Seance is a band from Ohio that recorded and mixed a new album titled Perdition. Well, that is if you can call them a band. Seance, according to the group, is actually an aural attempt at communication with spirits and “the other side.” The group uses tones and chords in hopes of connecting and talking with the deceased. With that goal in mind, the group put together this album.
The introduction of the album starts out with the song “Calla” and it is a heavy, in your face introduction. All the instruments come in together right from the first beat immersing the listener right in the middle of the band. It’s a cool introduction, and carefully executed sound where all the instruments come in together at once. It shows great chemistry and engages the listener right away. The drums are great, very metal-like marching sounds that moves the listener along through the song. The vocals are a bit dark and monotone, again metal-like, and don’t show much emotion; they are more like religious chanting.
The thing about this album is that it’s very repetitive. The drums, chord progressions and the lyrics tend to repeat the same sound over and over. The verses in some of the songs are actually the same, so it’s almost like the verse is also the chorus. Some tracks do showcase some variety though. The song “Rise Up” for example has a much different introduction. It has a slower build up, an intense and climactic sound compared to the loud “boom” in the other track. The song keeps a much more calm and melodic sound, which is a nice changeup from lots of the other tracks.
The different instruments do display their range and ability in some of the songs. The second track culminates to a cool bass solo, but it has an odd, musty sound. Occasionally, on about a third of the tracks, the album changes up from metal to electronic. I don’t know if we can call these ‘songs;’ they are more like transitions filled with unique sounds like children playing, the beach and other industrial-like sounds. These songs seem like they are building up to something, but they just keep on moving and never really climax.
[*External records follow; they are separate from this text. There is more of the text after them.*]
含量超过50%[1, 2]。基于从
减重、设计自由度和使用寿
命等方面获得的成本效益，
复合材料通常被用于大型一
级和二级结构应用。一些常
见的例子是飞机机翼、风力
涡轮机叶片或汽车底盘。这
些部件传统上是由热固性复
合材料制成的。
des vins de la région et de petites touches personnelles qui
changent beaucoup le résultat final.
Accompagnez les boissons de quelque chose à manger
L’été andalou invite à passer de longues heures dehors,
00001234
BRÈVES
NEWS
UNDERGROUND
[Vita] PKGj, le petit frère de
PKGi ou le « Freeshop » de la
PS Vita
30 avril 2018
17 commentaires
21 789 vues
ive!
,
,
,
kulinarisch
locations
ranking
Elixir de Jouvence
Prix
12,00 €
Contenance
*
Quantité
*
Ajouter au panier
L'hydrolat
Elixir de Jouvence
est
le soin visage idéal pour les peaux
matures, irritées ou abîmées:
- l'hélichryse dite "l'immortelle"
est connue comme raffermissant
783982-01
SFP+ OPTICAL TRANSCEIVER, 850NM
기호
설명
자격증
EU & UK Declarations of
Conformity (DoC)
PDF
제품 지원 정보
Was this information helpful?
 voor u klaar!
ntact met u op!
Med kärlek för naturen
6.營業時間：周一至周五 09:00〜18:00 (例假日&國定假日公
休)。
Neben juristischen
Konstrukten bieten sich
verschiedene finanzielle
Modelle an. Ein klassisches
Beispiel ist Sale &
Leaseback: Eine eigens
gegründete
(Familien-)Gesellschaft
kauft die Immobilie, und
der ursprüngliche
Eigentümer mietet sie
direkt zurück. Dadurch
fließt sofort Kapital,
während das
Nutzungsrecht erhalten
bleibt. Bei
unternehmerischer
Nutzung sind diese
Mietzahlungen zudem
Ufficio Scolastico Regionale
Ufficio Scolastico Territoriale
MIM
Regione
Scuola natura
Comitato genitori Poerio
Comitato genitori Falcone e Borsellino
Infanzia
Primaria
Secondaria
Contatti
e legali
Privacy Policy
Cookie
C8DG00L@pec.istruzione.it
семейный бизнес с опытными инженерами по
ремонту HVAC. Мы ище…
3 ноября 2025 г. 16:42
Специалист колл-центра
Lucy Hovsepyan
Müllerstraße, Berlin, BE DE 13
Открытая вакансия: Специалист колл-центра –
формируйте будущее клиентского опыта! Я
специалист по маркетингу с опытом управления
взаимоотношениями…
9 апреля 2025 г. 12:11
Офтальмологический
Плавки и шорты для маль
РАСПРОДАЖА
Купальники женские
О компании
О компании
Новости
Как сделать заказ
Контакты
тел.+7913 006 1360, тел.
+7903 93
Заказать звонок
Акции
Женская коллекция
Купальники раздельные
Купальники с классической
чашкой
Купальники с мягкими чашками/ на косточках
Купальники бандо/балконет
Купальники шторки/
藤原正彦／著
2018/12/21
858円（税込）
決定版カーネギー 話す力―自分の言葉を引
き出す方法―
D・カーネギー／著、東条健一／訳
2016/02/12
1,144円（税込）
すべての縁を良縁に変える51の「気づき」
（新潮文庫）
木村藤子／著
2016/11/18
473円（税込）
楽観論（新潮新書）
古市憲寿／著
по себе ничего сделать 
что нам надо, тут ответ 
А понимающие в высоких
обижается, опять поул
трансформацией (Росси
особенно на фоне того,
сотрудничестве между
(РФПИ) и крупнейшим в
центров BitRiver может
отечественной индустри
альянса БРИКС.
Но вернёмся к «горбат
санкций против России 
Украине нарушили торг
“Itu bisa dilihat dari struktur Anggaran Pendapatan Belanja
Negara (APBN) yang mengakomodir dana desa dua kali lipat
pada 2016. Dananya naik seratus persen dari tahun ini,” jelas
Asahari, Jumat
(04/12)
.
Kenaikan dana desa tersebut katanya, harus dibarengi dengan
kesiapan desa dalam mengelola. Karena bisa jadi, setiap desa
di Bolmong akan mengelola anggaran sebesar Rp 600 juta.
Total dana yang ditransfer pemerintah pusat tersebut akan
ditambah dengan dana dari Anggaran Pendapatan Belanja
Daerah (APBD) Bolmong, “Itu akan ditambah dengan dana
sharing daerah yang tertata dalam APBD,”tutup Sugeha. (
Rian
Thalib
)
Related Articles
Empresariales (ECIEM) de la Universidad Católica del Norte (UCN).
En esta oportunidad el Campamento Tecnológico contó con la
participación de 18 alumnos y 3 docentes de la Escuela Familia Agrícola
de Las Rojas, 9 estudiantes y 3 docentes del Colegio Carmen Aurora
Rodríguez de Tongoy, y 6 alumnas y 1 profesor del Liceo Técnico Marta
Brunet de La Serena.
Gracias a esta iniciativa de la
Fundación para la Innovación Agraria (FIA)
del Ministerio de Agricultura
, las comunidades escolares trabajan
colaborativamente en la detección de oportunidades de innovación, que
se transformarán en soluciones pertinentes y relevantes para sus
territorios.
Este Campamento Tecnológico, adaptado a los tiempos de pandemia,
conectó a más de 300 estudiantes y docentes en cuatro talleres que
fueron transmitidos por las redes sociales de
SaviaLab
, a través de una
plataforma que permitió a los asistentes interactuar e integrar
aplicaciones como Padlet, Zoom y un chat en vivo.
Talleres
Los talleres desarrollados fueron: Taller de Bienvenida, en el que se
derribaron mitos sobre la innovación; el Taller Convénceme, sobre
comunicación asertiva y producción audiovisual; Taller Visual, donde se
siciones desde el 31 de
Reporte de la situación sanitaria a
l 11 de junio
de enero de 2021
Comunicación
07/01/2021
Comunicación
The album overall is very repetitive, and not very melodic. The song “Salem” sounds very similar to the first track, and also uses the same method of repeating the same chord progressions, drum beats, and chanting over and over again. While there is some variety in that some of the tracks are transitions, this album is filled with tracks that sound like one another and the composition relies on repeating the same simple chords. It’s not the most melodic album, and perhaps that’s because the deceased do not respond well to that type of music.